Karra Harrington

The Florey Institute of Neuroscience and Mental Health


Describe your research (i.e what disease are you hoping to treat/cure?)

My research is focused on understanding the effects of normal ageing processes on the cognitive function of older adults who are physically and mentally healthy. Through the use of modern neuroimaging technology, like Positron Emission Tomography (PET), we have been able to rule out the effects of previously undetected disease, such as Alzheimer’s disease, on estimates of age related cognitive changes. We are finding that in the absence of these kind of diseases, increasing age is associated with little or no deterioration in many cognitive abilities. We do find some evidence for age related decline for those aspects of thinking that require the integration of multiple and simultaneous streams of information. However, while the speed with which this type of thinking is slowed, the accuracy of decisions does not deteriorate. Taken together, our results suggest that previous studies may have over-estimated age related cognitive decline, and that memory loss and decline in other aspects of thinking is not a part of normal ageing.

Where are you hoping your research will take you?

I’m hoping that the outcomes of this research will be able to improve early detection and treatment of dementia, as well as to support older adults to age well and cope with any cognitive changes they may experience.

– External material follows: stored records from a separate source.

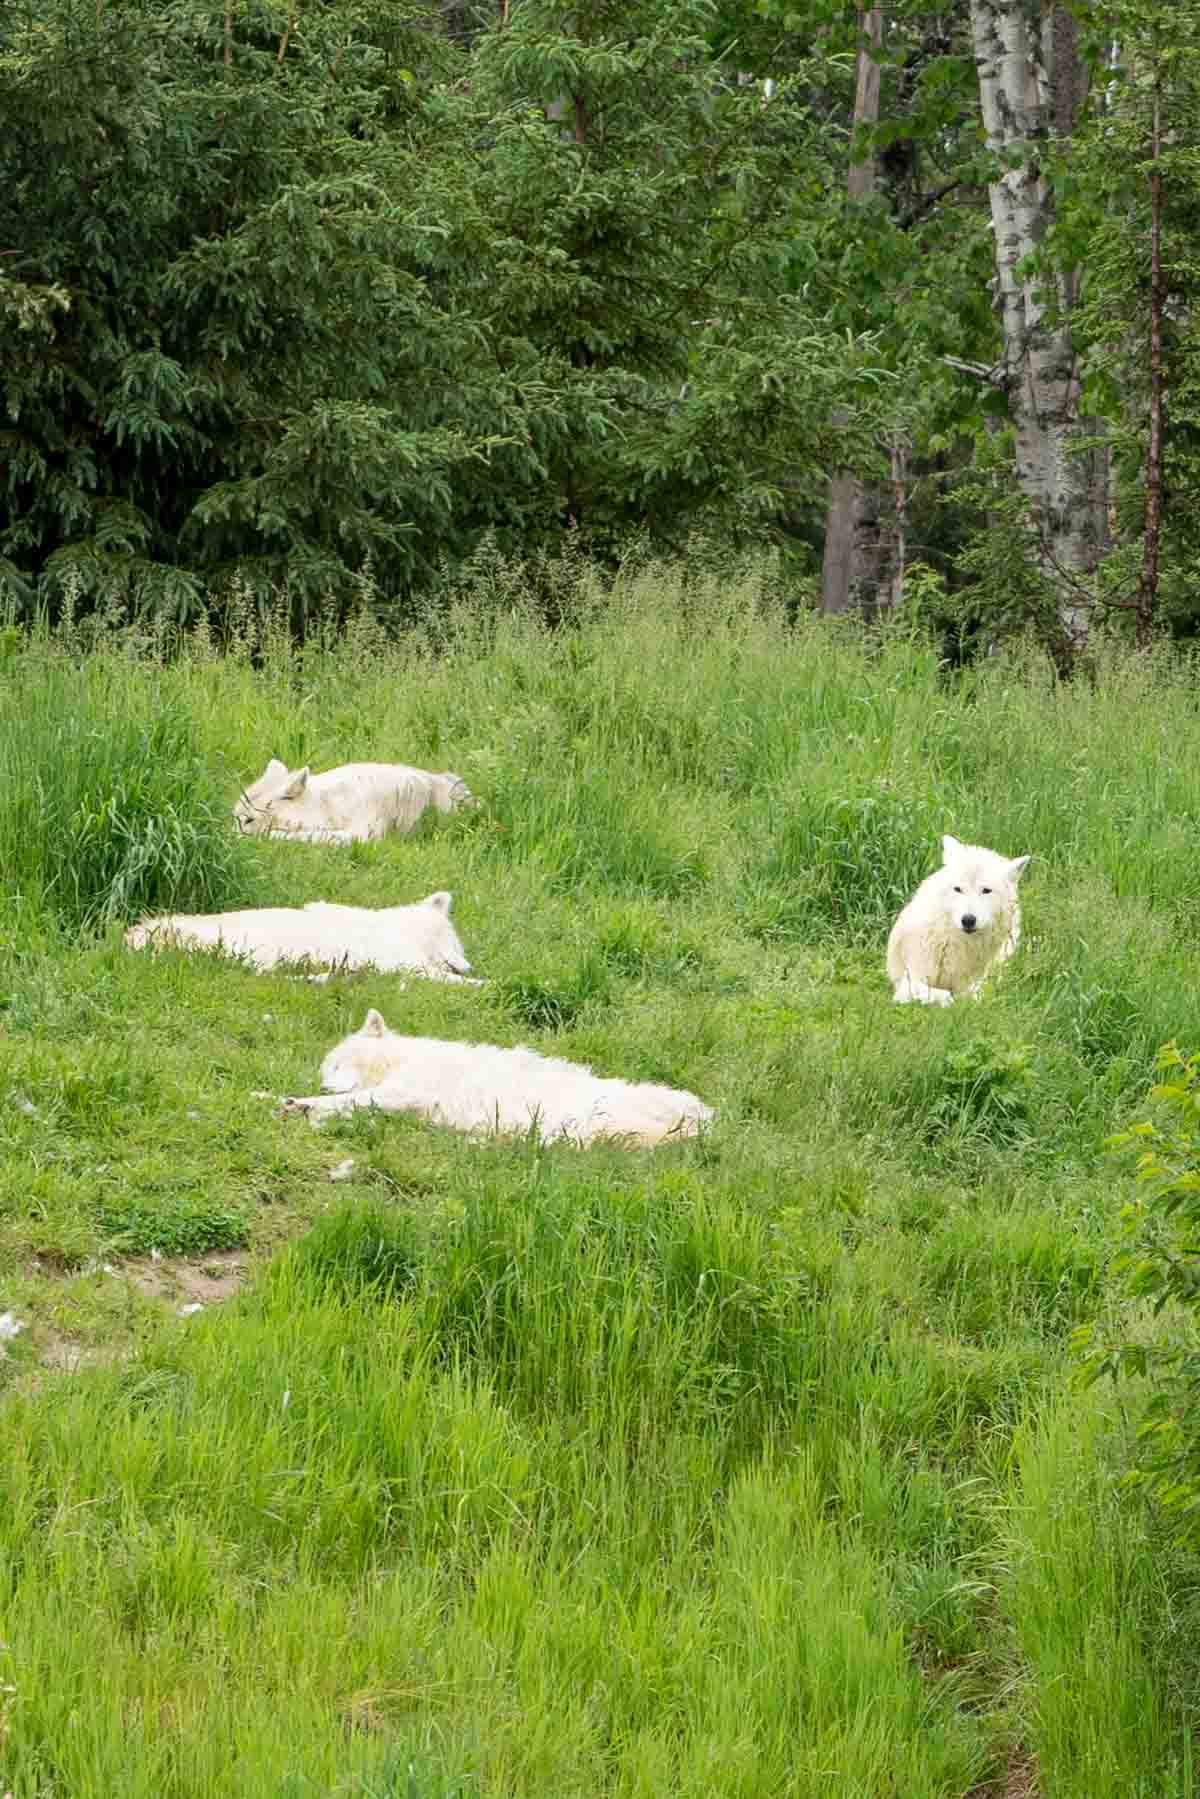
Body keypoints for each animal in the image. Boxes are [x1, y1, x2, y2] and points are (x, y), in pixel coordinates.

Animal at [279, 1008, 715, 1148]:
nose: (322, 1082)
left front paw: (306, 1105)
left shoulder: (405, 1092)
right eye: (326, 1068)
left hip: (583, 1124)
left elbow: (348, 1100)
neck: (404, 1058)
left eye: (339, 1063)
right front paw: (292, 1102)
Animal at [887, 834, 1031, 1006]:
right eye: (958, 889)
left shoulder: (975, 982)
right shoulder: (909, 981)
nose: (968, 920)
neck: (958, 943)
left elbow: (974, 994)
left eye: (986, 890)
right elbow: (943, 994)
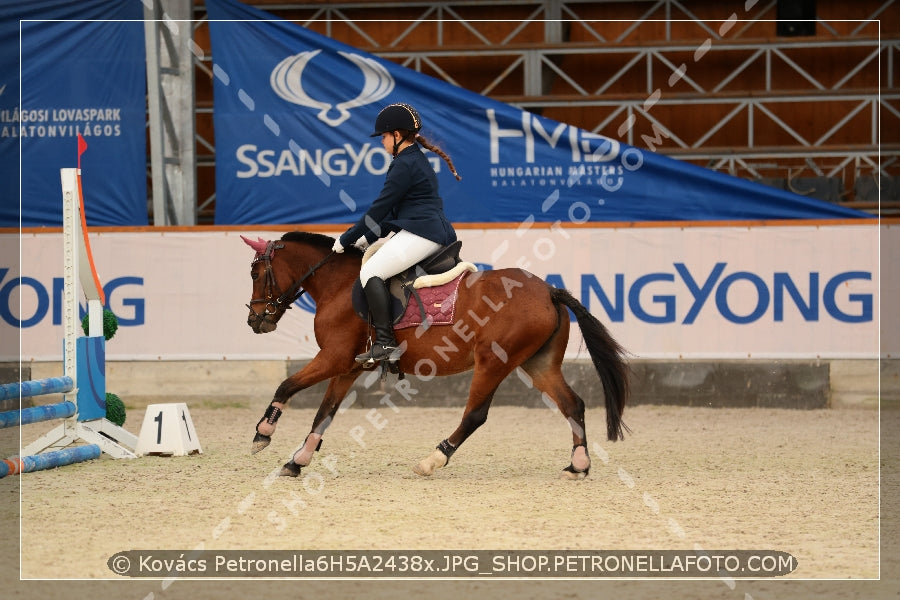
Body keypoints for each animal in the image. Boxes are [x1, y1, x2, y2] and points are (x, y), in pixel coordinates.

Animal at [243, 232, 628, 480]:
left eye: (255, 273)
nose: (254, 320)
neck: (337, 284)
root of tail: (548, 290)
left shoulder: (333, 358)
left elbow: (286, 386)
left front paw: (263, 433)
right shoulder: (347, 367)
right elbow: (323, 415)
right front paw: (299, 460)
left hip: (493, 362)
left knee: (475, 416)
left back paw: (432, 460)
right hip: (538, 363)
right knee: (572, 405)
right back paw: (579, 465)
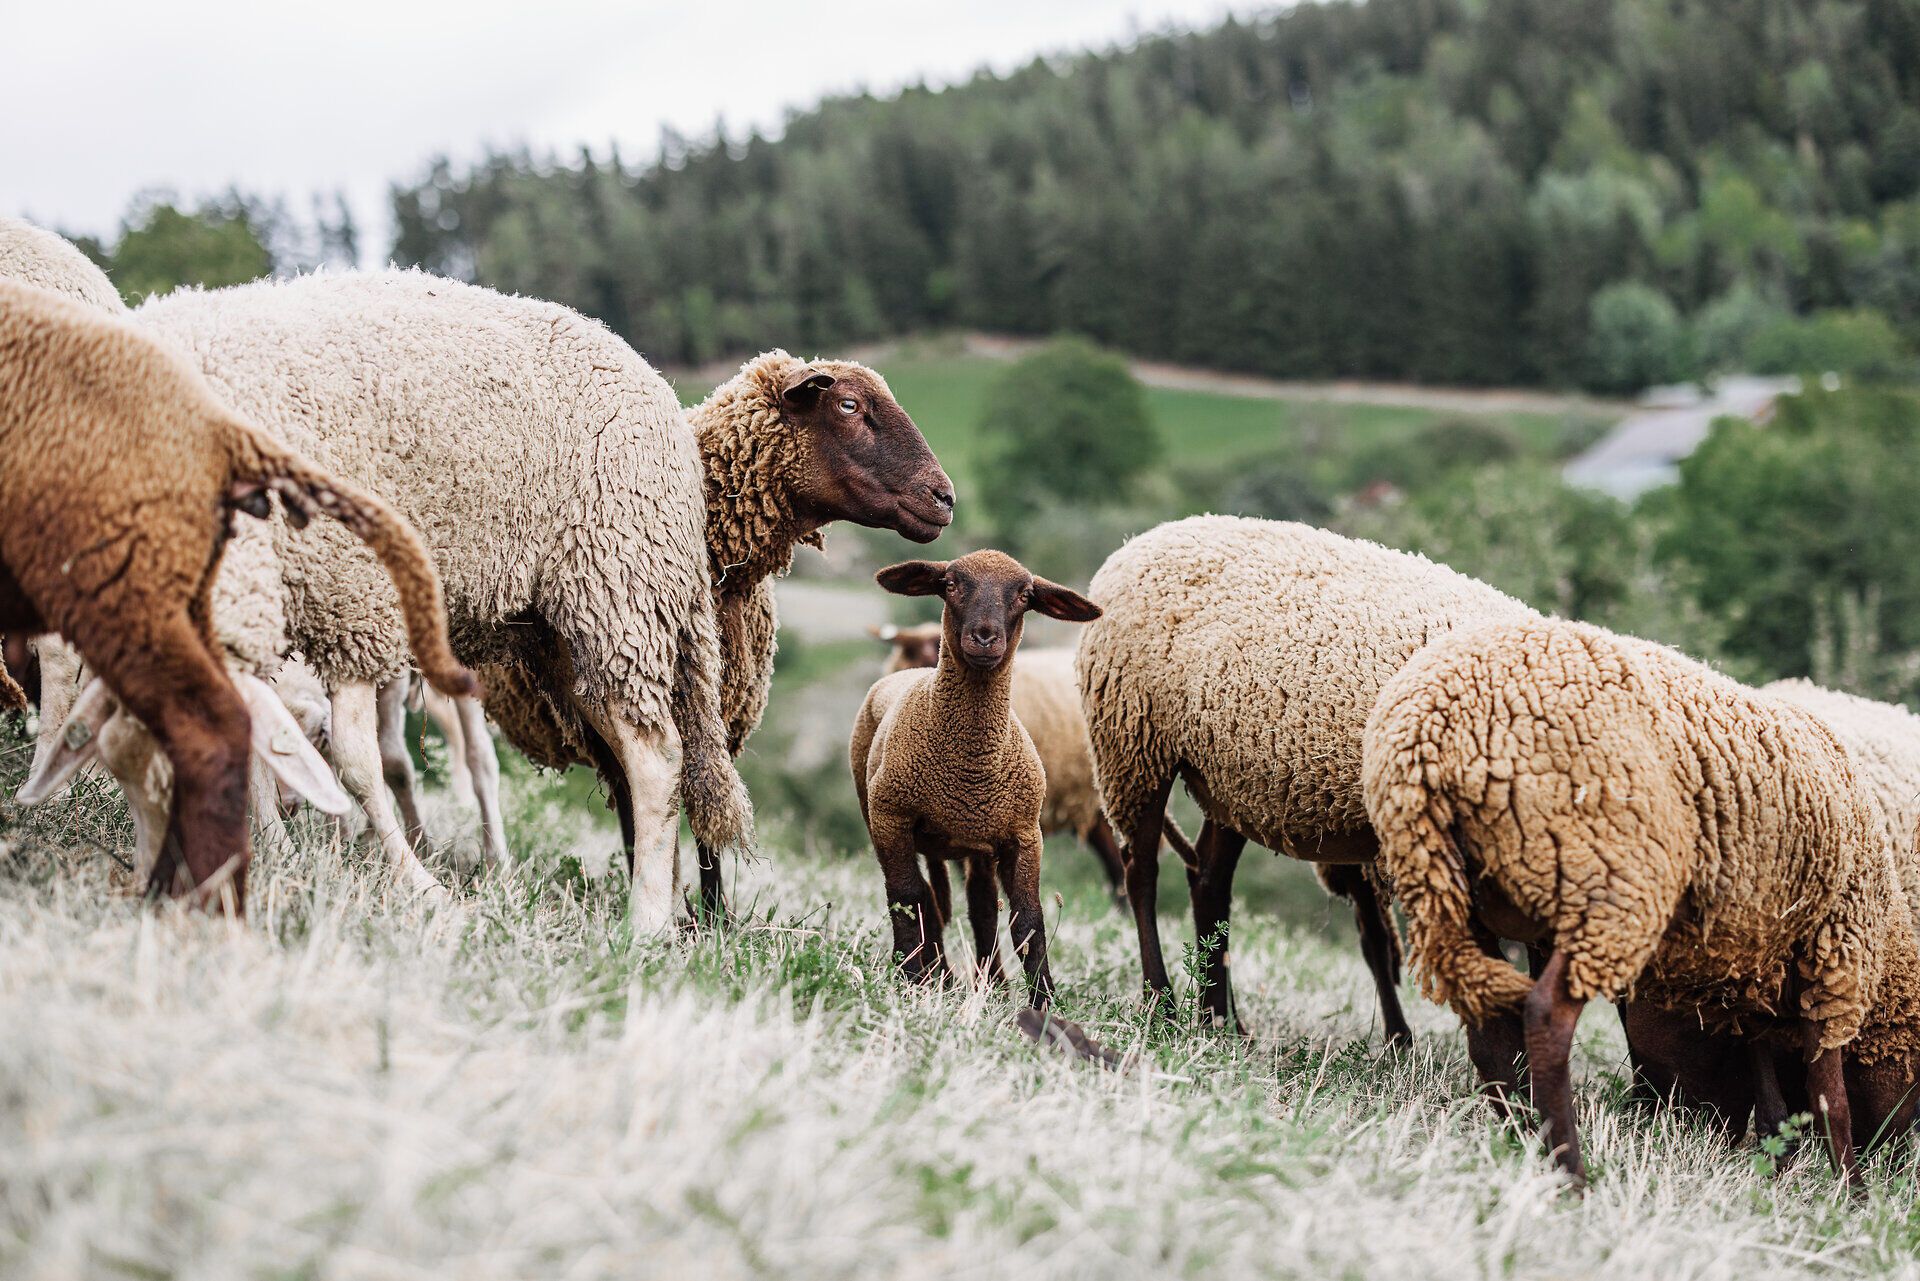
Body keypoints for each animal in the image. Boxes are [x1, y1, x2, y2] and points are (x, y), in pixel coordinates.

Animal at [128, 269, 758, 927]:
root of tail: (658, 386)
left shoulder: (351, 594)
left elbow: (358, 762)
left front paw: (419, 885)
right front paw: (269, 855)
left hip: (620, 582)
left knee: (657, 756)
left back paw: (647, 921)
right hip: (565, 628)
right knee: (629, 754)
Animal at [850, 551, 1102, 1005]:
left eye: (1025, 595)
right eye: (950, 584)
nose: (985, 637)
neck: (969, 765)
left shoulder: (1024, 834)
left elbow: (1028, 922)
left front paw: (1044, 1001)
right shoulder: (890, 817)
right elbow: (907, 897)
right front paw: (910, 978)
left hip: (978, 842)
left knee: (979, 906)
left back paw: (990, 984)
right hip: (883, 816)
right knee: (928, 899)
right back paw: (937, 975)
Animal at [1076, 514, 1537, 1036]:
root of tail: (1135, 544)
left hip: (1226, 778)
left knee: (1210, 879)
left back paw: (1220, 1023)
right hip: (1133, 742)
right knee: (1142, 873)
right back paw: (1164, 1005)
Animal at [1362, 617, 1909, 1184]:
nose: (1894, 1157)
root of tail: (1432, 729)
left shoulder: (1754, 967)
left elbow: (1770, 1083)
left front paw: (1778, 1157)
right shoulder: (1835, 953)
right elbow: (1830, 1098)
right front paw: (1849, 1190)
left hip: (1452, 896)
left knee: (1492, 1039)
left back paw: (1522, 1142)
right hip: (1609, 885)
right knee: (1546, 1016)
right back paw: (1572, 1174)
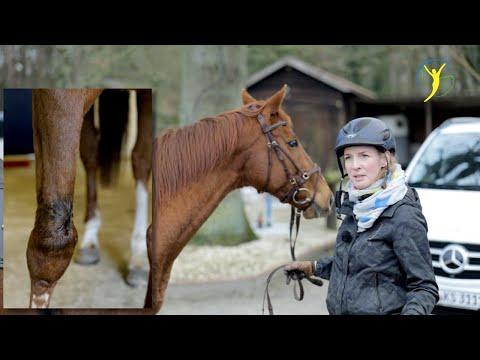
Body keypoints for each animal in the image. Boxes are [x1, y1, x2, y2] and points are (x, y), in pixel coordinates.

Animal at [28, 88, 152, 308]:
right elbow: (50, 237)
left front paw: (139, 255)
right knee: (91, 151)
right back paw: (90, 240)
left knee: (139, 159)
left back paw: (137, 259)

As a psychologist, I would love to work towards translating this research in to clinical programs for older adults, especially to support older adults who are experiencing, or are concerned about, changes in their cognitive abilities. Long term, I hope to continue to extend this research through a Post-doctoral fellowship, and eventually to develop an independent lab that focuses on translating research into innovative multidisciplinary interventions to enhance the quality of life for older adults.

What do you need, as a female scientist, to keep doing your research?

I think that having strong mentors has been important factor in my success as a female scientist so far, and can see that will probably continue to be important to me throughout my research career. I don’t think that is specific to being a female or a scientist, but is probably helpful more generally. I have had the opportunity to participate in formal mentoring programs, as well as to develop a peer mentorship network, during my PhD. Both have given me the chance to see my research in a different context and to identify new possibilities for development and growth, which I feel is very valuable in my progress towards becoming an independent researcher and successful scientist.

Do you have a role model who has inspired you? If so, tell us about them and how they have influenced your career.

I have been very lucky to have had several inspiring people to influence me during my career and so don’t have one specific role model. Each of these people have inspired me in different ways, but I think that a key theme has been around encouraging me to be bold and to take on new challenges that I hadn’t considered previously. I am continuing to work to develop a network of people, both within my field and more broadly, who I am inspired by and who I can learn from as I progress throughout my career. As a clinical researcher this doesn’t just include other scientists, but also the people who participate in and support our research projects.